[Start of section]

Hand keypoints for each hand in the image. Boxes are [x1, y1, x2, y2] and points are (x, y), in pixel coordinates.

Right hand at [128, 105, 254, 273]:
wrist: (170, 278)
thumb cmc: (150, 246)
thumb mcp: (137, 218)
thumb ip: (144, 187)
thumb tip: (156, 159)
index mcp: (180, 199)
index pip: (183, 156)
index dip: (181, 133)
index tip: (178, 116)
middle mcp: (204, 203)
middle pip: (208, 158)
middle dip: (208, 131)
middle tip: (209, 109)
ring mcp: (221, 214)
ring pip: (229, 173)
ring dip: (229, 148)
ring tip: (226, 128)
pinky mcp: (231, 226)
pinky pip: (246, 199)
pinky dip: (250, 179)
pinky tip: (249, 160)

[End of section]

_Assignment_
What you need to do is retype all the entries exactly as written.

_Solved exercise_
Hand keypoints for each hand in the image. Boxes are [x1, y1, x2, y2] and points are (x, y), in pixel coordinates.

Right hand at [128, 105, 254, 273]:
wrist: (170, 278)
thumb cmc: (150, 246)
thumb mcp: (137, 218)
thumb ip: (144, 187)
thumb tip: (156, 159)
index mcp: (180, 199)
index pip: (183, 156)
index dip: (181, 133)
index tip: (178, 116)
middle mcp: (204, 203)
middle pip: (208, 158)
middle dip: (208, 131)
middle tip: (209, 109)
ring mcp: (221, 214)
ring pip: (229, 173)
ring dip: (229, 148)
ring tip: (226, 128)
pinky mcp: (231, 226)
pinky pip: (246, 199)
pinky dip: (250, 179)
pinky tip: (249, 160)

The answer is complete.